START GIVEN DATA

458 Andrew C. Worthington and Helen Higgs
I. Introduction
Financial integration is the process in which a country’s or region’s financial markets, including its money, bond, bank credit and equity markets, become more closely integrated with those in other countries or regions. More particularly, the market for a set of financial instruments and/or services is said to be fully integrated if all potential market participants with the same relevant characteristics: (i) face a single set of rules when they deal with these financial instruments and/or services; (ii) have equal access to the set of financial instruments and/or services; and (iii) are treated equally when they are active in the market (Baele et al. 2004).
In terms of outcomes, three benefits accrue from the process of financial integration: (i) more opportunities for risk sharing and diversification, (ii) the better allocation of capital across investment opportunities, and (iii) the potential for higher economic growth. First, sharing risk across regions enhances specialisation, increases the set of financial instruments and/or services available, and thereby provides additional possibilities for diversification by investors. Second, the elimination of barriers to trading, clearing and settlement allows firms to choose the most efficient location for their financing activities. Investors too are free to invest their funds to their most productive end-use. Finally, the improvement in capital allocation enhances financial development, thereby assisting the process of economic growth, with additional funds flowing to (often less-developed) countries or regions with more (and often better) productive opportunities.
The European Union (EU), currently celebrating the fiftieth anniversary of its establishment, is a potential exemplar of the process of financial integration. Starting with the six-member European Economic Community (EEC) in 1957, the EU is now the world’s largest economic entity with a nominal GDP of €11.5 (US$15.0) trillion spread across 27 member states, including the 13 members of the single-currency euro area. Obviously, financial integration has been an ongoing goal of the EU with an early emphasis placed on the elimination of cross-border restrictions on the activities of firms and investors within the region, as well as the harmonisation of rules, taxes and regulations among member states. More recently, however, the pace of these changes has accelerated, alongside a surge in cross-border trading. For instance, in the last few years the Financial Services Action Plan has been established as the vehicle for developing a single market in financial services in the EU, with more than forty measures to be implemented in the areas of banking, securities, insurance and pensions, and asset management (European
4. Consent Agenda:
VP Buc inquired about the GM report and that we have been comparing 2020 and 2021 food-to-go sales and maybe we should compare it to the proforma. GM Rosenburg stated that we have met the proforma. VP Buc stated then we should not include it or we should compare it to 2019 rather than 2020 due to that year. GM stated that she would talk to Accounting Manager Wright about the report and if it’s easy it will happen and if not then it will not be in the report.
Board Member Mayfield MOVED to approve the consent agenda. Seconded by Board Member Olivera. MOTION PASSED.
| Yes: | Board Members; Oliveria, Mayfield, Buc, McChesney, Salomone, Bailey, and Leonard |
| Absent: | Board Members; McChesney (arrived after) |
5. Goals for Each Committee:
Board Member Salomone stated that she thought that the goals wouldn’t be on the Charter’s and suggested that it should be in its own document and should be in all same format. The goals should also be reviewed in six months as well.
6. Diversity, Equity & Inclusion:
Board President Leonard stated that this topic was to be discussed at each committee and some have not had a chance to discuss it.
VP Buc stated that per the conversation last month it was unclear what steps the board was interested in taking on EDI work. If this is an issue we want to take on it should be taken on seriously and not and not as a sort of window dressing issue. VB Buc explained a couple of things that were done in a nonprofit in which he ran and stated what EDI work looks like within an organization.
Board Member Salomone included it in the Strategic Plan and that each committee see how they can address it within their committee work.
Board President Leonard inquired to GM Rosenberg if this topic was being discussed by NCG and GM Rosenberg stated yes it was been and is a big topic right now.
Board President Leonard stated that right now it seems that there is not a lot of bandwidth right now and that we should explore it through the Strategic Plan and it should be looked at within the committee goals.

END GIVEN DATA
START GIVEN DATA

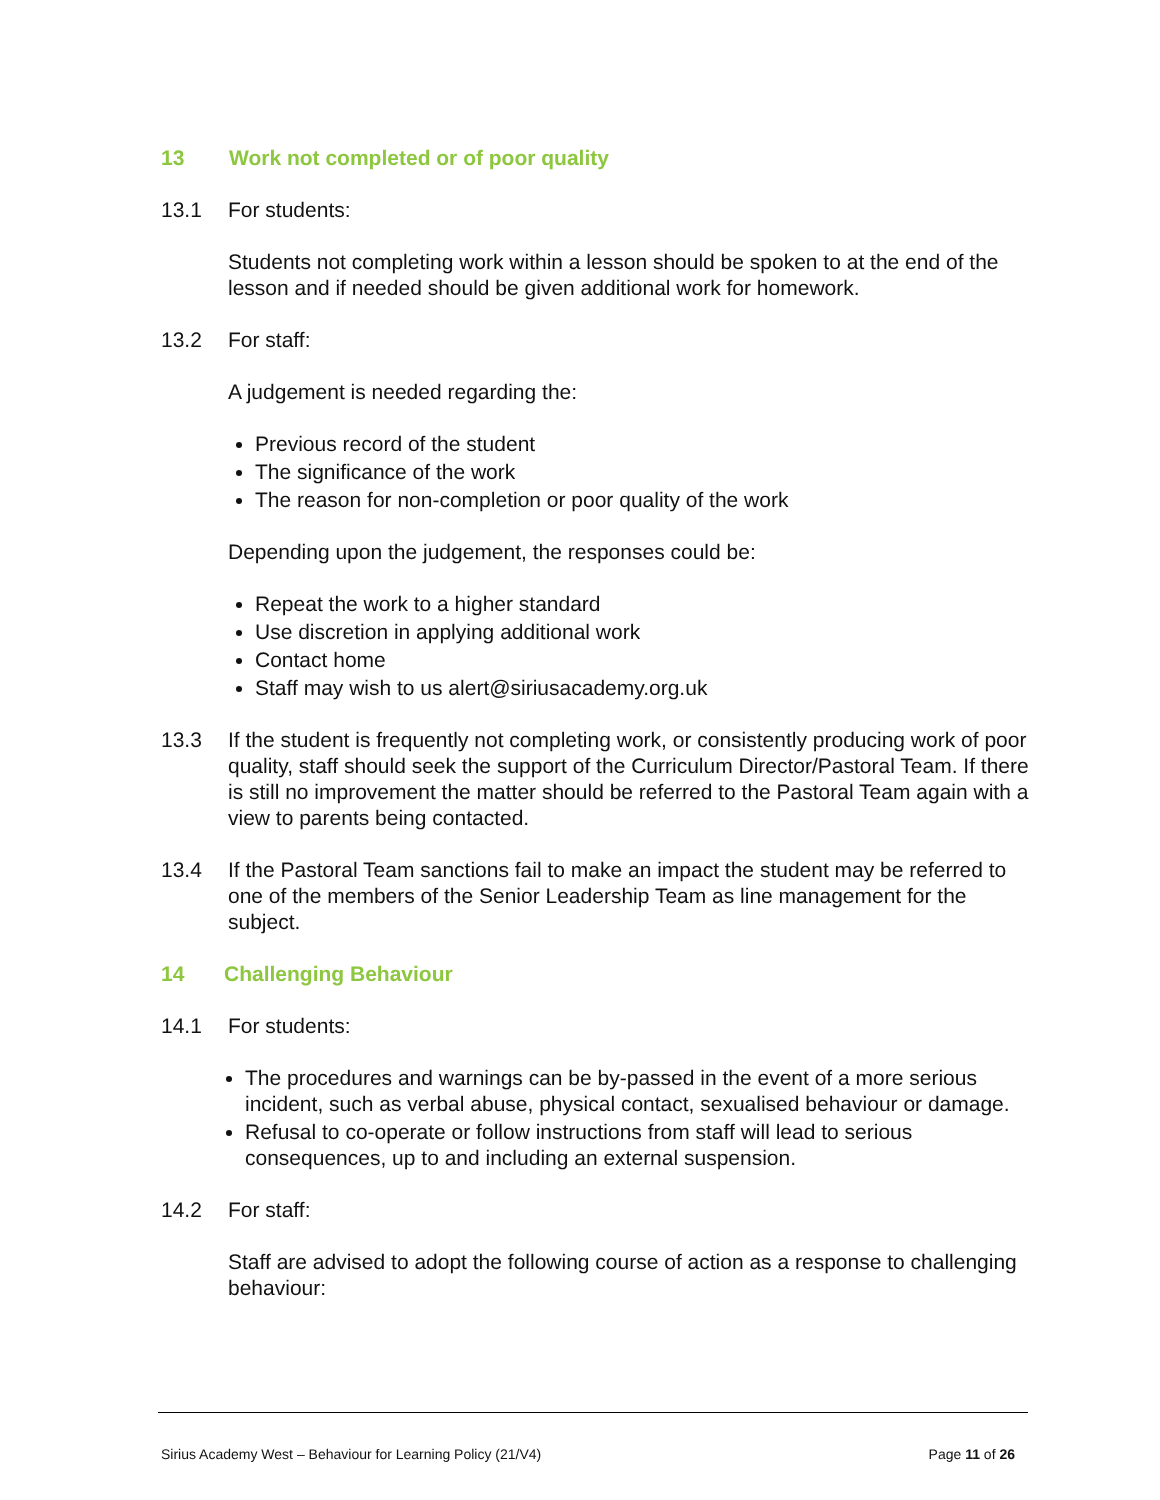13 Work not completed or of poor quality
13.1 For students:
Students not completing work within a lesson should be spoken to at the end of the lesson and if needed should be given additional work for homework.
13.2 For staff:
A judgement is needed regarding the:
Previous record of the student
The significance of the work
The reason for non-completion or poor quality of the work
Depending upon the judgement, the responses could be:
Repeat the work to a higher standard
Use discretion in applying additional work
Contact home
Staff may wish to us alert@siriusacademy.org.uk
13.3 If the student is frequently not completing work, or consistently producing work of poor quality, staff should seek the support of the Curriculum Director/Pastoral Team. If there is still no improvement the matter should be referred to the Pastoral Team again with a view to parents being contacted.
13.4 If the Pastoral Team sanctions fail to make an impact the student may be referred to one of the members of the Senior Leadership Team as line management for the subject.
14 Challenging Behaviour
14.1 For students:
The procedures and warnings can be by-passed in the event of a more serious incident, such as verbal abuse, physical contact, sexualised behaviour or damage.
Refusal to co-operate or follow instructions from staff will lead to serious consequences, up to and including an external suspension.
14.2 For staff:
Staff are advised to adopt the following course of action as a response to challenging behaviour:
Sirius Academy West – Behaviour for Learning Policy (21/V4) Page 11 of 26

END GIVEN DATA
START GIVEN DATA

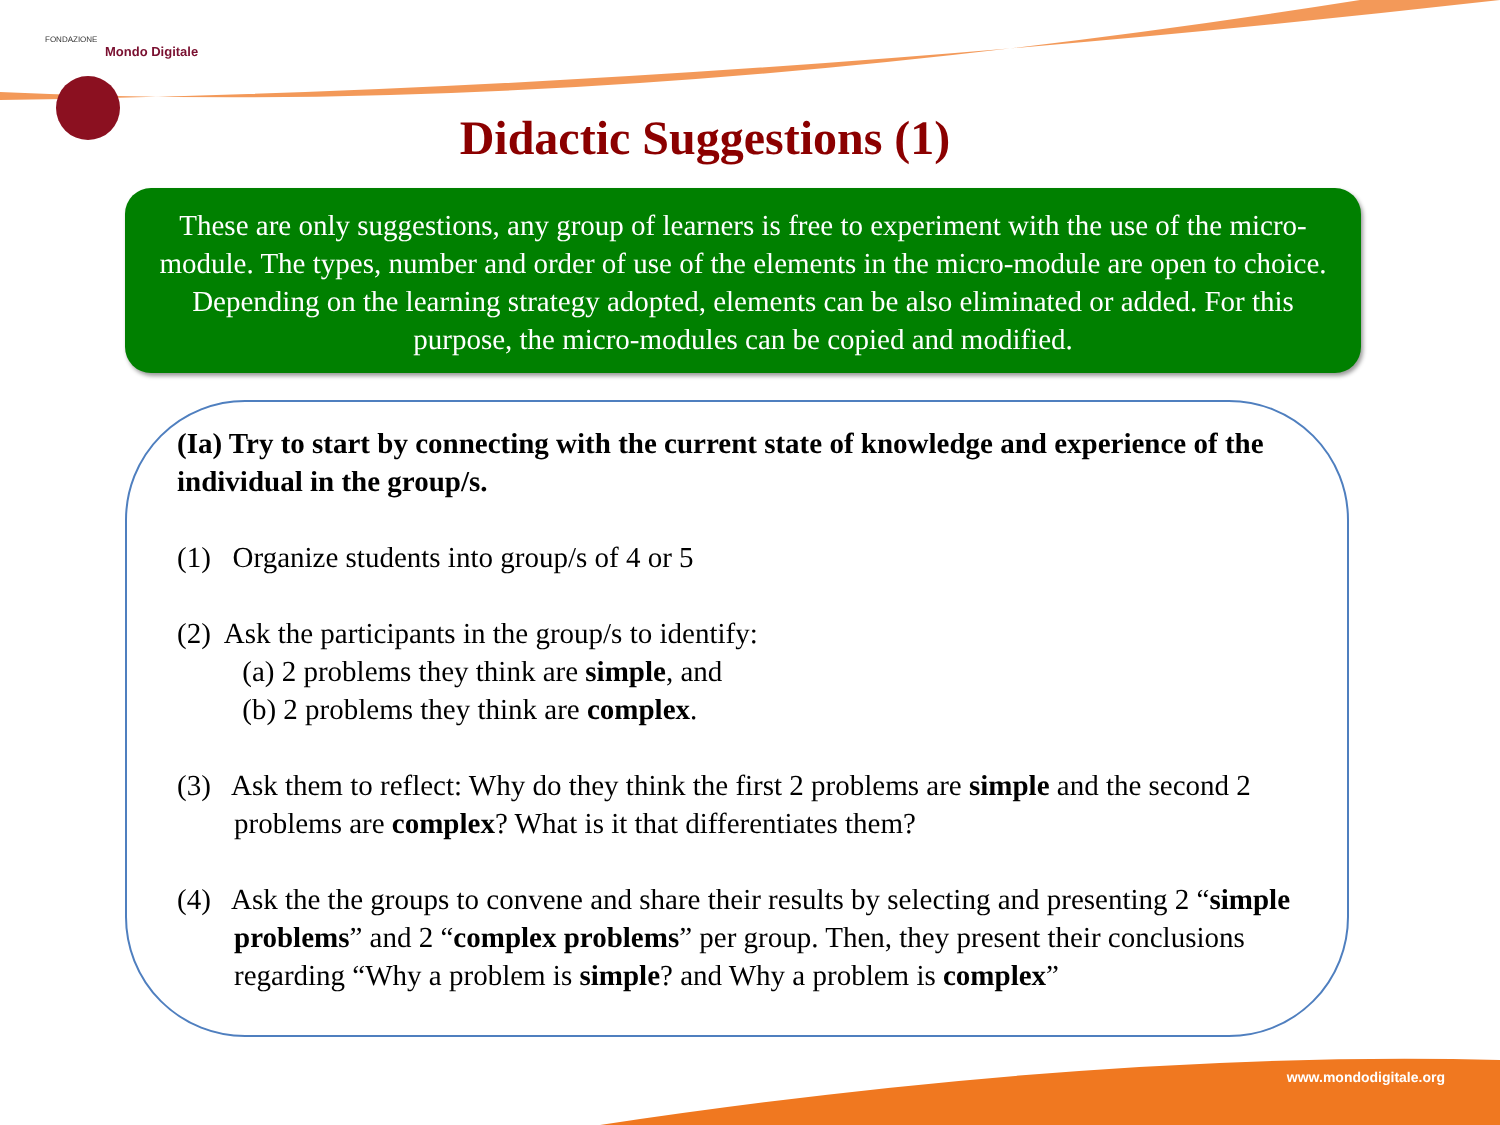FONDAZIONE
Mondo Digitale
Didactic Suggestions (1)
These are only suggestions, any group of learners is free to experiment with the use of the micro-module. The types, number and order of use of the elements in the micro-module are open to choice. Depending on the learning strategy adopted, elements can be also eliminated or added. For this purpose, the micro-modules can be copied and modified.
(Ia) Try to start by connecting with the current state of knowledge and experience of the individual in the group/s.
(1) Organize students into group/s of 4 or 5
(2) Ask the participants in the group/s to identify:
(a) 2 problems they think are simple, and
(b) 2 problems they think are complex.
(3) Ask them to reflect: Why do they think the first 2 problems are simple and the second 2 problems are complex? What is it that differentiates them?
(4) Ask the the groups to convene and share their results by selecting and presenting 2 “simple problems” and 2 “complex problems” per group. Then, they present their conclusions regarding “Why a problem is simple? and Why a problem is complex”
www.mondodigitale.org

END GIVEN DATA

#### [PROBLEM]
State the number of lines in the listing that include the word "McChesney", without any other text.

#### [EXERCISE ANSWER]
2